Local charities and non profits are encouraged to apply for county funding with the county financial management office before the April 15 deadline, said Cesarini, also a Giles County Democrat.
In other business:
• State Rep. Clay Doggett R-Pulaski, 70th District, indicated through an office spokesman, that he might meet with county democrats to give his views on matters of interest, according to Gattis.
The meeting could come later in this session of the State Legislature.
• Dunnavant said the state is asking people to apply to be election workers and he encouraged people to apply. Franklin, a member of the Giles County Democrats, will ask Maxie Trotter, a Democratic election commission representative, what the requirements are for election workers in Giles County.

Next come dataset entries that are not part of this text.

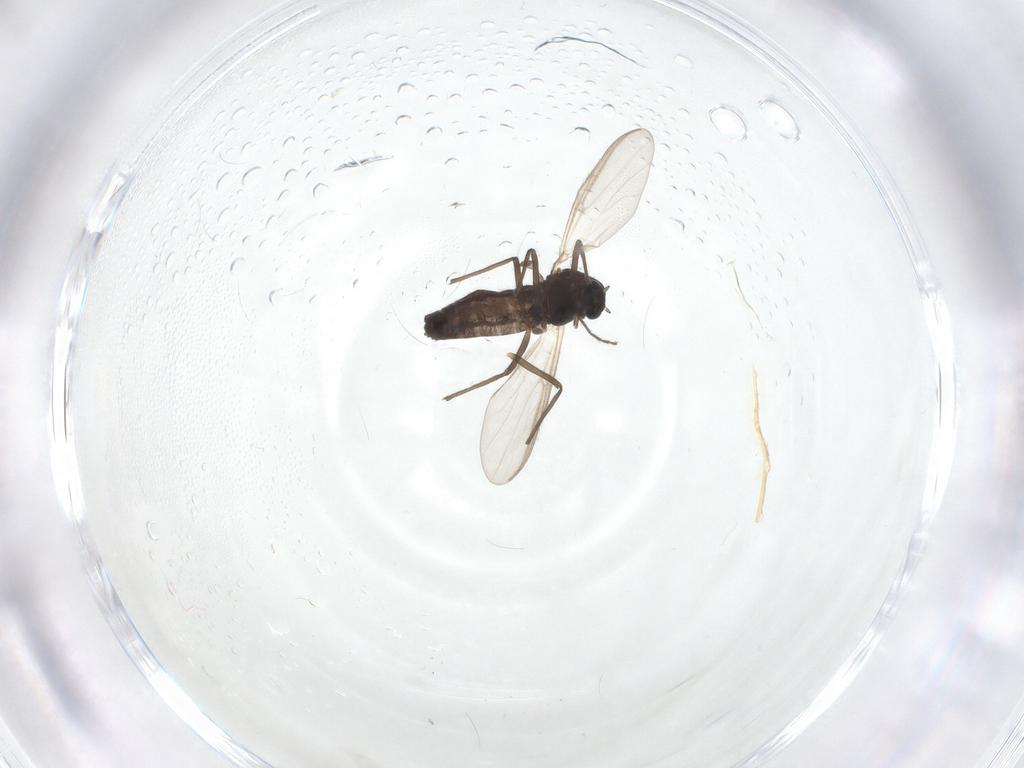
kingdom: Animalia
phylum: Arthropoda
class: Insecta
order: Diptera
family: Chironomidae
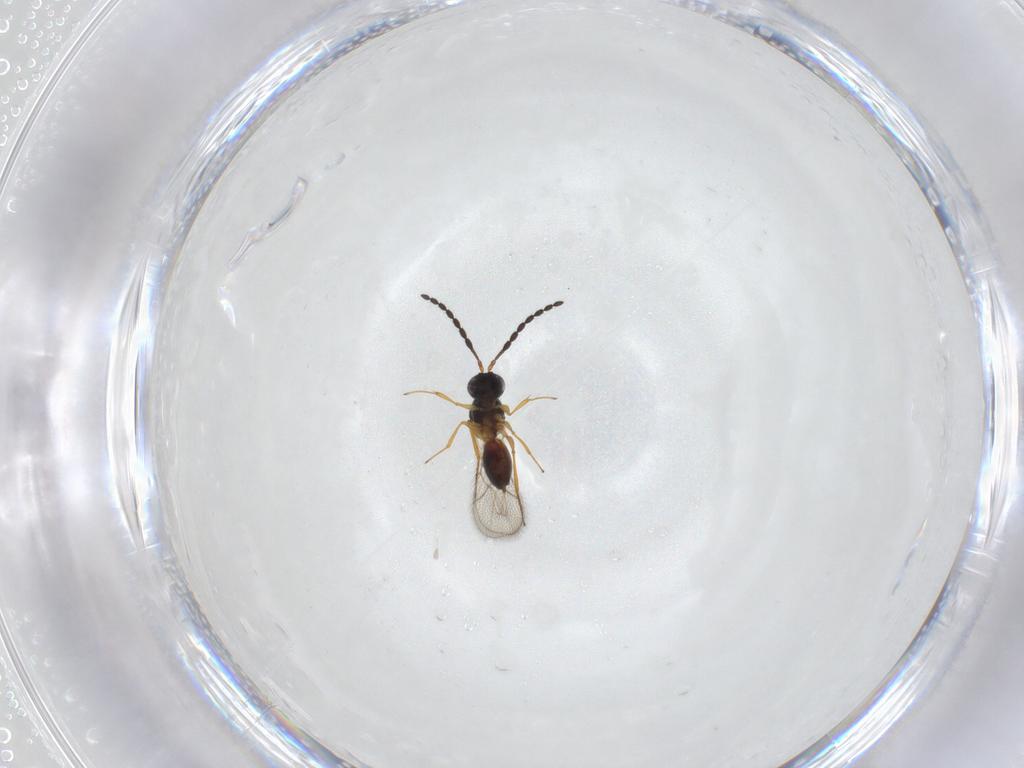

General requirements to be a poll worker include being a registered voter age 18 or older, not be a candidate or close relative of a candidate and able to read and write English, according to the Tennessee Secretary of State’s office.
Government employees who can serve as poll workers include all city, county and Metro employees (unless working directly under the supervision of an elected official on the ballot and state of Tennessee employees).
Federal employees are asked to consult their human resources department about eligibility, according to the secretary of state’s office.
• A “Donuts with the Democrats,” a Maury County Democratic Party meeting with a candidate forum, straw poll and caucus will begin at 10 a.m. , March 12 at the Maury Senior Citizens Center.